I have been authoring since I was in elementary school, when I wrote a story, copied it onto construction paper, drew illustrations, tore up a cotton ball for glued globs of snow, and punched holes so I could tie it up with yarn and read it like a book.
This seems like a good time to bring up that these things I say to myself during my morning meditation are for me, based on who I am, developed from Maria Nemeth’s ‘Standards of Integrity’ exercise from The Energy of Money.
You have your own Standards of Integrity.
Sometimes ours will mesh and sometimes they won’t.
It matters less what our Standards of Integrity are and matters more that we live our lives in alignment with them.
My eyes are closed, I direct them to the part of me that would make babies if it could.
I imagine making babies of blog posts and podcasts, and of making students in my class different people than they might otherwise have been.
I say the words:
I am an author and a teacher.
Writing Update
2020 feels like a wasted year in terms of my novel, but it wasn’t. It was a year of deep learning and an important realization: writing fiction is nothing like writing non-fiction. As an editor friend said, “They’re two different languages.”
I had assumed that because I was fluent in one, I would be fluent in the other, and I was not. I had to go back to school.
After many books and workshops and personal study, I’m not fluent, but at least I can get around the city, ask where the train station is, buy lunch.

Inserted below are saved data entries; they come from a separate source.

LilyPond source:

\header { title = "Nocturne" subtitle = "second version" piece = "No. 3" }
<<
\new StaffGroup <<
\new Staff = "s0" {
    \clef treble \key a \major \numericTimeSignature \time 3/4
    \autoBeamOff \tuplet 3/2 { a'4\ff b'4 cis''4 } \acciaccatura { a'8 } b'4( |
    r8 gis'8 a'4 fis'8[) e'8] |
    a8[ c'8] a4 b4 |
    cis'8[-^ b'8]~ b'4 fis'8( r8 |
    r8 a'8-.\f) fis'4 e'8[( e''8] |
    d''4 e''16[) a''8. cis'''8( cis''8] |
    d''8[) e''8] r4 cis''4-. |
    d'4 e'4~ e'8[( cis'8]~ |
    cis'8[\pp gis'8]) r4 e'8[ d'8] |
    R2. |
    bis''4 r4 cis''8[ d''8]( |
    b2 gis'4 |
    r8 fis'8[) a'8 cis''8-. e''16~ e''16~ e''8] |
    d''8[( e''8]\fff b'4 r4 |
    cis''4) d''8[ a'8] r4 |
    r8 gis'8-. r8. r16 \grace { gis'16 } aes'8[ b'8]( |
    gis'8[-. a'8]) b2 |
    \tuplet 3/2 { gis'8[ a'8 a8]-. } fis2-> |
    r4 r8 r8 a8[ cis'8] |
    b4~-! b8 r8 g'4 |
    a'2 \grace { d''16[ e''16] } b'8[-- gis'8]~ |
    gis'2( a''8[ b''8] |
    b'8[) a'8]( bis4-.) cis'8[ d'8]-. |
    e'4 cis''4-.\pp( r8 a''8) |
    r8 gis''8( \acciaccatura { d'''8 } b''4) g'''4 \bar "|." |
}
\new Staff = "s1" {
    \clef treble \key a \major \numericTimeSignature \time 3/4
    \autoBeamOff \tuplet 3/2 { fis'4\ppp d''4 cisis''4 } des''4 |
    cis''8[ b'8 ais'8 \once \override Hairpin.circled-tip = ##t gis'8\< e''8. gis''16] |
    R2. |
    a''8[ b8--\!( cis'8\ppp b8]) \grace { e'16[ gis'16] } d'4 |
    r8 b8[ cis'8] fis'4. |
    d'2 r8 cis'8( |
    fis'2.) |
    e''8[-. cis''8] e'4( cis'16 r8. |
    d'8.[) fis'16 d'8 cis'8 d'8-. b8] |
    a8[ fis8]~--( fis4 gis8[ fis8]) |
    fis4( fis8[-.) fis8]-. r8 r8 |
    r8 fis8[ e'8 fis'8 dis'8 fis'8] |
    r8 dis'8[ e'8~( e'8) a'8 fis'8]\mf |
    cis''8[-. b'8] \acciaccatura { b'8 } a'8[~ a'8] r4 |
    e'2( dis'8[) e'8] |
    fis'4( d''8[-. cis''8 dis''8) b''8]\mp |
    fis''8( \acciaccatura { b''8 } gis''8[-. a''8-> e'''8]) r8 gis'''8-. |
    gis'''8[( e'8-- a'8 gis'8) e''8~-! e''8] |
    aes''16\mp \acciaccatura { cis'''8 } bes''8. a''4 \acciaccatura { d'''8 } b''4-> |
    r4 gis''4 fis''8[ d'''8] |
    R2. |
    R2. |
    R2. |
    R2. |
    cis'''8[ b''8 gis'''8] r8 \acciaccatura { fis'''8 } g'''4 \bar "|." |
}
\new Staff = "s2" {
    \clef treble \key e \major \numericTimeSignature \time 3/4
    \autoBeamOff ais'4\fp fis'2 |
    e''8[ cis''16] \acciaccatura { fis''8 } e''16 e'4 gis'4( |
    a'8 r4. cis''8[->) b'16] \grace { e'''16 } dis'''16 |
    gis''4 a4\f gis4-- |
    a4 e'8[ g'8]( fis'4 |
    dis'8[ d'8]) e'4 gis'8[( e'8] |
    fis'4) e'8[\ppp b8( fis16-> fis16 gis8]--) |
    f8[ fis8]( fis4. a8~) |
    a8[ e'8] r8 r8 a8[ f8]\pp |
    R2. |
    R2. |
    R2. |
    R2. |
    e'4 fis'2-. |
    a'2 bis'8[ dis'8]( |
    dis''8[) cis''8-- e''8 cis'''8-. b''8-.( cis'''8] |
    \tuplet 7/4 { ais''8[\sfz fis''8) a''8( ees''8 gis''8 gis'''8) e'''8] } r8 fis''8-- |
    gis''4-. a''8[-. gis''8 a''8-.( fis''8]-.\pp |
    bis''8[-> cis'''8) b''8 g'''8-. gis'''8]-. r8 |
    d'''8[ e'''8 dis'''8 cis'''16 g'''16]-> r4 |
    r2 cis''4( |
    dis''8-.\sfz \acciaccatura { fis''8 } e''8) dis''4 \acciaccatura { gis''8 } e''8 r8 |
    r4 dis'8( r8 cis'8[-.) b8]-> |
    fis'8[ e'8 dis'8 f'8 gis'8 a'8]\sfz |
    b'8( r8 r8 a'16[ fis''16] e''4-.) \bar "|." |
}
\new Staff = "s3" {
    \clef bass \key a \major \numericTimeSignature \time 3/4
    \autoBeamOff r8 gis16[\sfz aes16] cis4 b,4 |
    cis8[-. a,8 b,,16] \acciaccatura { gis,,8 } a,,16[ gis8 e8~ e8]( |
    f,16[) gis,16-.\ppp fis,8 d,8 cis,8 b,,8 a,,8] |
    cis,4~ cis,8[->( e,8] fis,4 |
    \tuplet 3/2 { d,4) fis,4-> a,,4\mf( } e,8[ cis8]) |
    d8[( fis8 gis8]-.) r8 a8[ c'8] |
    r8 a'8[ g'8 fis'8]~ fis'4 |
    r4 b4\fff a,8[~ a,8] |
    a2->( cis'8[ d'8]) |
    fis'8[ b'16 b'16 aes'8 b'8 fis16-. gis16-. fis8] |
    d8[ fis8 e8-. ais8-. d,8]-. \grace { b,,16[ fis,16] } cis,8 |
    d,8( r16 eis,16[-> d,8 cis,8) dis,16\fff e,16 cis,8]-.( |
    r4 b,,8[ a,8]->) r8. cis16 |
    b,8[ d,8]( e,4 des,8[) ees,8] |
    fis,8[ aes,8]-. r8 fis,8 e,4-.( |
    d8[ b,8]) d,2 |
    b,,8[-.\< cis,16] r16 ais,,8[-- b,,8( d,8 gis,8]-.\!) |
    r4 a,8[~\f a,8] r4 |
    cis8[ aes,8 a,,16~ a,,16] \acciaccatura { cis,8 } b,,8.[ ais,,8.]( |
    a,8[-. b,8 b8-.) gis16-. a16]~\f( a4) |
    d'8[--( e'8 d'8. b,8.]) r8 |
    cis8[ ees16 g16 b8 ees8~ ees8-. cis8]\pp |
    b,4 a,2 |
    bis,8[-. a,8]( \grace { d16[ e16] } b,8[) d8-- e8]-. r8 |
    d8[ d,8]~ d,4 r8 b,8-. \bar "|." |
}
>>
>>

At the end of 2020, I felt that I’d had enough input (for now) and that it was time to up my output. Or to be honest about it, have some output, since I hadn’t written since April 3rd.
To add pressure, I signed up for Rachael Herron’s 90 Days to Done class.

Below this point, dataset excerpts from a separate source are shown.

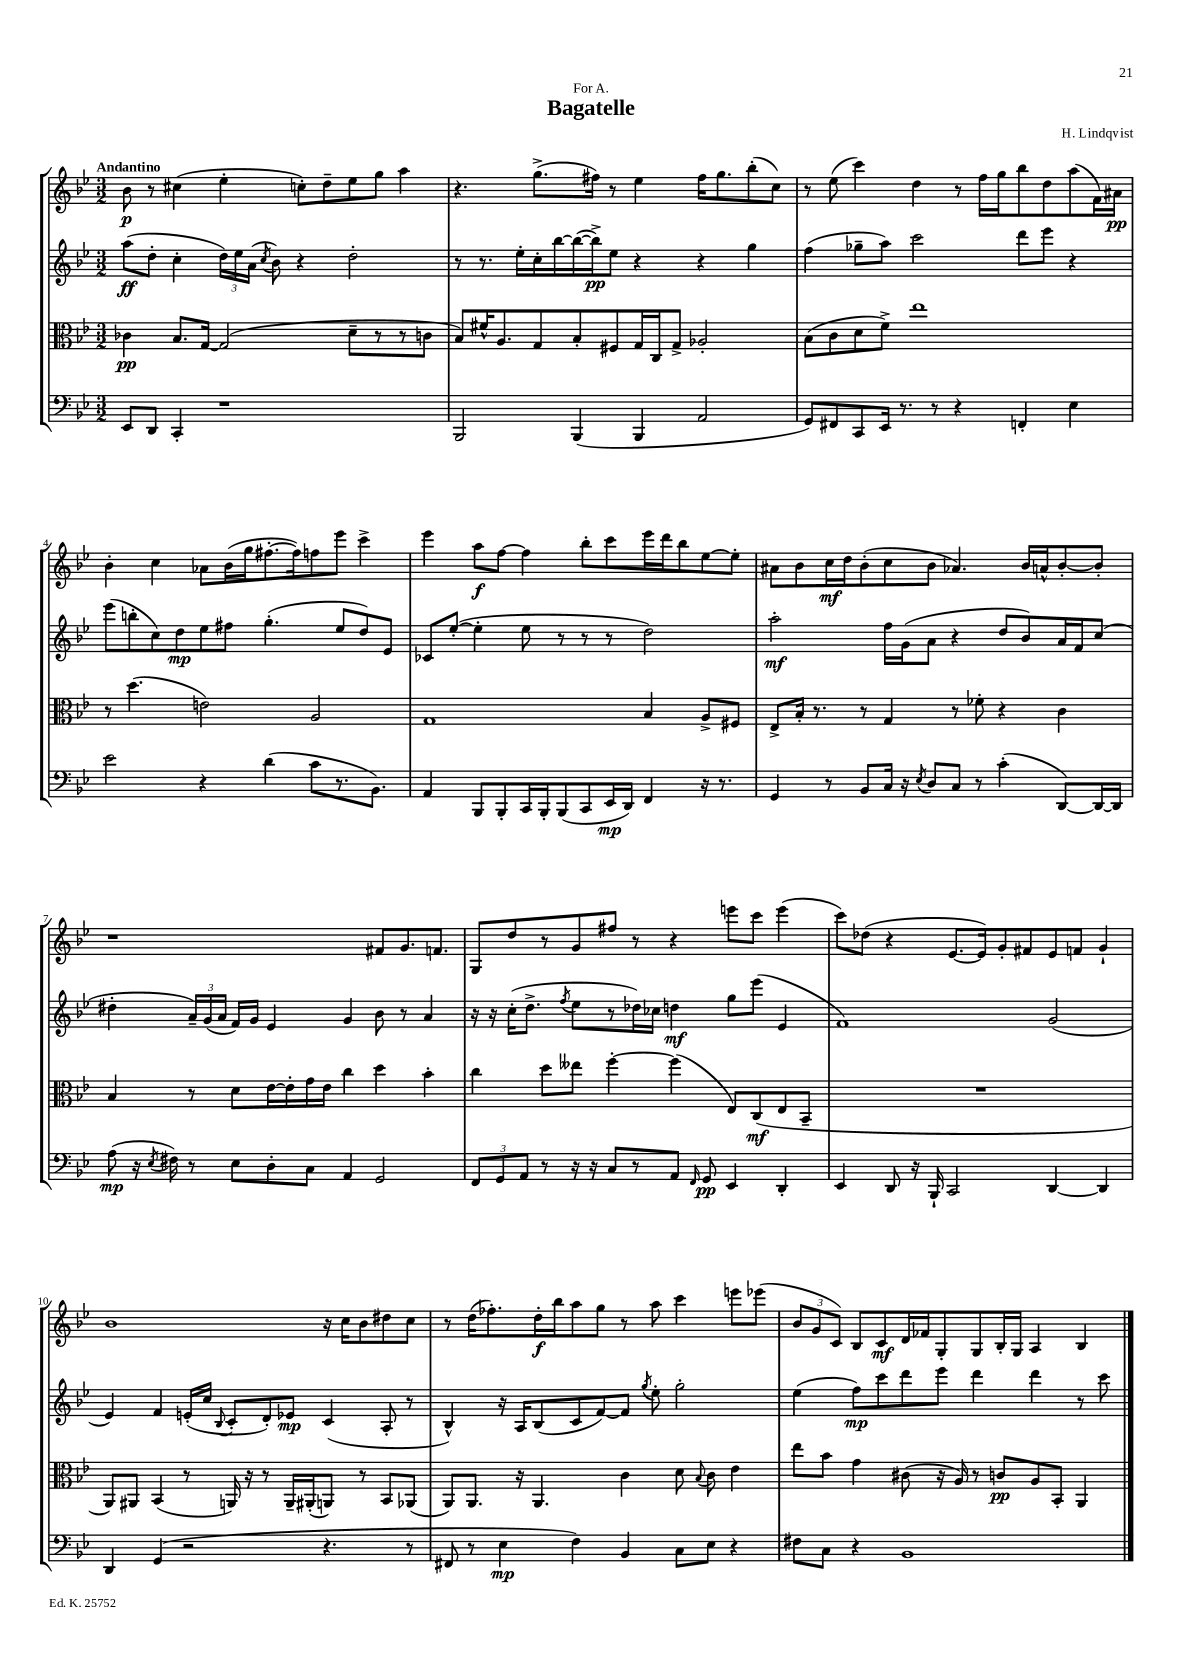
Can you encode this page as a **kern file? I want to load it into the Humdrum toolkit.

**kern	**kern	**kern	**kern
*staff4	*staff3	*staff2	*staff1
*clefF4	*clefC3	*clefG2	*clefG2
*k[b-e-]	*k[b-e-]	*k[b-e-]	*k[b-e-]
*M3/2	*M3/2	*M3/2	*M3/2
8EE-	4c-	(8aa	8b-
8DD	.	8dd'	8r
4CC'	8.B-	4cc'	(4cc#
.	[16G	.	.
1r	(2G]	24dd)	4ee-'
.	.	24ee-	.
.	.	(24a	.
.	.	8qcc	.
.	.	8b-)	.
.	.	4r	8cc')
.	.	.	8dd~
.	8d~	2dd'	8ee-
.	8r	.	8gg
.	8r	.	4aa
.	8c	.	.
=	=	=	=
2BBB-	8B-)	8r	4.r
.	16f#^^	8.r	.
.	8.A	.	.
.	.	16ee-'	.
.	8G	16cc'	(8.gg^
.	.	[16bb-	.
(4BBB-	8B-'	(16bb-_	.
.	.	16bb-^])	16ff#)
.	8F#	8ee-	8r
4BBB-	16G	4r	4ee-
.	16C	.	.
.	8G^	.	.
2AA	2A-'	4r	16ff#
.	.	.	8.gg
.	.	4gg	(8bb-'
.	.	.	8cc)
=	=	=	=
8GG)	(8B-	(4ff	8r
8FF#	8c	.	(8ee-
8CC	8d	8gg-~	4ccc)
16EE-	8f^)	8aa)	.
8.r	.	.	.
.	1ee-	2ccc	4dd
8r	.	.	.
4r	.	.	8r
.	.	.	16ff
.	.	.	16gg
4FF'	.	8ddd	8bb-
.	.	8eee-	8dd
4E-	.	4r	(8aa
.	.	.	16f)
.	.	.	16a#
=	=	=	=
2e-	8r	(8eee-	4b-'
.	(4.dd	8bb'	.
.	.	8cc)	4cc
.	.	8dd	.
4r	2e)	8ee-	8a-
.	.	8ff#	(16b-
.	.	.	16gg
(4d	.	(4.gg'	[8.ff#'
.	.	.	16ff#])
8c	2A	.	8ff
8.r	.	8ee-	8eee-
.	.	8dd)	4ccc^
8.BB-)	.	.	.
.	.	8e-	.
=	=	=	=
4AA	1G	8c-	4eee-
.	.	([8ee-'	.
8BBB-	.	4ee-']	8aa
8BBB-'	.	.	[8ff
16CC	.	8ee-	4ff]
16BBB-'	.	.	.
(8BBB-	.	8r	.
8CC	.	8r	8bb-'
16EE-	.	8r	8ccc
16DD)	.	.	.
4FF	4B-	2dd)	16eee-
.	.	.	16ddd
.	.	.	8bb-
16r	8A^	.	[8ee-
8.r	.	.	.
.	8F#	.	8ee-']
=	=	=	=
4GG	8E-^	2aa'	8a#
.	16B-'	.	8b-
.	8.r	.	.
8r	.	.	16cc
.	.	.	16dd
8BB-	8r	.	(8b-'
16C	4G	16ff	8cc
16r	.	(16g	.
8qE-	.	.	.
8D	.	8a	8b-
8C	8r	4r	4.a-)
8r	8f-'	.	.
(4c'	4r	8dd	.
.	.	8b-)	16b-
.	.	.	16a^^
[8DD)	4c	16a	[8b-'
.	.	16f	.
16DD_	.	(8cc	8b-']
16DD]	.	.	.
=	=	=	=
(8A	4B-	4dd#'	1r
16r	.	.	.
8qE-	.	.	.
16F#)	.	.	.
8r	8r	24a~)	.
.	.	(24g	.
.	.	24a	.
8E-	8d	16f)	.
.	.	16g	.
8D'	[16e-	4e-	.
.	16e-']	.	.
8C	16g	.	.
.	16e-	.	.
4AA	4cc	4g	.
2GG	4dd	8b-	8f#
.	.	8r	8.g
.	4b-'	4a	.
.	.	.	8.f
=	=	=	=
12FF	4cc	16r	8G
.	.	16r	.
12GG	.	.	.
.	.	(16cc'	8dd
12AA	.	.	.
.	.	8.dd^	.
8r	8dd	.	8r
.	.	8qff	.
16r	8ee--	8ee-	8g
16r	.	.	.
8C	[4ff'	8r	8ff#
8r	.	16dd-)	8r
.	.	16cc-	.
8AA	(4ff]	4dd	4r
16qqFF	.	.	.
8GG	.	.	.
4EE-	8E-)	8gg	8eee
.	(8C	(8eee-	8ccc
4DD'	8E-	4e-	(4eee
.	8BB-~	.	.
=	=	=	=
4EE-	1.r	1f)	8ccc)
.	.	.	(8dd-
8DD	.	.	4r
16r	.	.	.
16BBB-`	.	.	.
2CC	.	.	[8.e-
.	.	.	16e-])
.	.	.	8g'
.	.	.	8f#
[4DD	.	(2g	8e-
.	.	.	8f
4DD]	.	.	4g`
=	=	=	=
4DD	8AA)	4e-)	1b-
.	8AA#	.	.
(4GG	(4BB-	4f	.
2r	8r	(16e'	.
.	.	16cc	.
.	.	8qqB-	.
.	16AA)	8c'	.
.	16r	.	.
.	8r	8d')	.
.	16AA~	8e-	.
.	(16AA#'	.	.
4.r	8AA)	(4c	16r
.	.	.	16cc
.	8r	.	8b-
.	8BB-	8A'	8dd#
8r	(8AA-	8r	8cc
=	=	=	=
8FF#	8AA)	4B-^^)	8r
8r	8.AA	.	(16dd
.	.	.	8.ff-')
4E-	.	16r	.
.	16r	16A	.
.	4.AA	(8B-	16dd'
.	.	.	16bb-
4F)	.	8c	8aa
.	.	[8f)	8gg
4BB-	4c	8f]	8r
.	.	8qgg	.
.	.	8ee-'	8aa
8C	8d	2gg'	4ccc
.	8qqB-	.	.
8E-	8c	.	.
4r	4e-	.	8eee
.	.	.	(8eee-
=	=	=	=
8F#	8ee-	(4ee-	12b-
.	.	.	12g
8C	8b-	.	.
.	.	.	12c)
4r	4g	8ff)	8B-
.	.	8ccc	8c
1BB-	(8c#	8ddd	16d
.	.	.	16f-
.	16r	8eee-	8G'
.	16A)	.	.
.	8r	4ddd	8G
.	8c	.	16B-'
.	.	.	16G
.	8A	4ddd	4A
.	8BB-'	.	.
.	4AA	8r	4B-
.	.	8ccc	.
==	==	==	==
*-	*-	*-	*-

The first thing we did was figure out our genre. That gave us guidance for how long our books needed to be, how many words. I needed to get to 80,000 words. That meant my weekly goal was 8,000 words (because I didn’t write for the first two weeks, I worked on character and plot).
This week, my first week of writing, I wrote 8,204 words. I know it will get harder but all I need to do is write the next word, over and over and over.
And the last two words I write will be, ‘THE END.’
Chewing the Cud of Good
Thankful for the coldest days of winter, because they bring the brightest sun.